Fuck. in Candy Caned (December 2019)

  • Dec. 7, 2019, 5:39 a.m.
  • |
  • Public

Still fighting the dean of students. I feel as though she’s threatening me. I sent her an email detailing my reactions to the discussion we had Wednesday and how I felt she had demeaned me by saying that grabbing one of my kids to read aloud to me so I could cook and clean was easy. Yep. She said that. Because (she knew about the ADHD) getting my ADHD, 2nd-grade-Lexile-score daughter to read university-level legal, social work and English class material was an easy solution. And even though I live cheek and jowl with the Beast, Crown Princess of Autism, she worried I can’t handle a client in distress. I don’t know, can they hit me repeatedly? Because she sure has - before I put in the years and years of work to become her trusted person and learn to support her IN DISTRESS.

I don’t have any idea what’s going on.

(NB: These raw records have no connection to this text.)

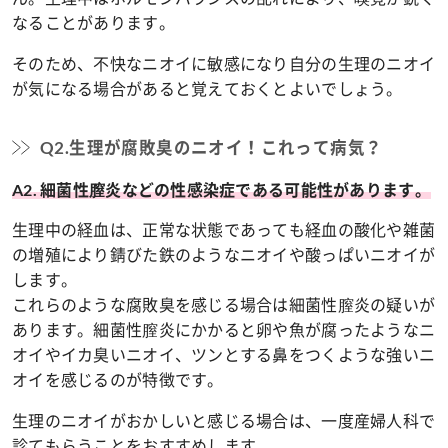
なることがあります。
そのため、不快なニオイに敏感になり自分の生理のニオイ
が気になる場合があると覚えておくとよいでしょう。
Q2.生理が腐敗臭のニオイ！これって病気？
A2. 細菌性膣炎などの性感染症である可能性があります。
生理中の経血は、正常な状態であっても経血の酸化や雑菌
の増殖により錆びた鉄のようなニオイや酸っぱいニオイが
します。
これらのような腐敗臭を感じる場合は細菌性膣炎の疑いが
あります。細菌性膣炎にかかると卵や魚が腐ったようなニ
オイやイカ臭いニオイ、ツンとする鼻をつくような強いニ
オイを感じるのが特徴です。
生理のニオイがおかしいと感じる場合は、一度産婦人科で
診てもらうことをおすすめします。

I thought we were meeting to talk resources. She brought my dean and my advisor. Now I have to see two more people every term or so who have watched me cry while feeling personally attacked. I think, maybe, that the entirety of the issue is how I dress. And this is university! I am sitting less than ten feet from a guy with a dog indoors and two people in pajama pants (and one in yoga pants!) Yesterday, I watched a grown adult human walk through a building in footy pajamas with a unicorn hood.

And we wanna discuss my jeans and sweater? Maybe whether or not I have a bra on? Okay, and the crap teeth, and the broken glasses. That’s what I’m being yelled at in front of my dean (but only the one, I guess, small mercy?) for? I have at least a very high B average. Can we not assume that I know I need to fix some things about my appearance before I try to get a job/internship? Can we just have a bit of faith in me that I know I’m representing my school and that I am not supposed to shame them? I already told her I’m broke until I get my loans, in January. I cannot fix anything now. I can never fix anything now. Always waiting.

That’s what being broke is like. There’s no safety net. And I’m dancing as fast as I can.

Best self, she says. Be your best self.

Right now, my best self is at least a high B average in a ratty hoodie and six year old jeans. That’s what I’ve got. And my best self is pretty damn mad at you for embarrassing her like that in front of people who aren’t going to forget how much her life went boom in the middle of term.

I have a plan. Just let me try my plan. Same as the kid in pajamas.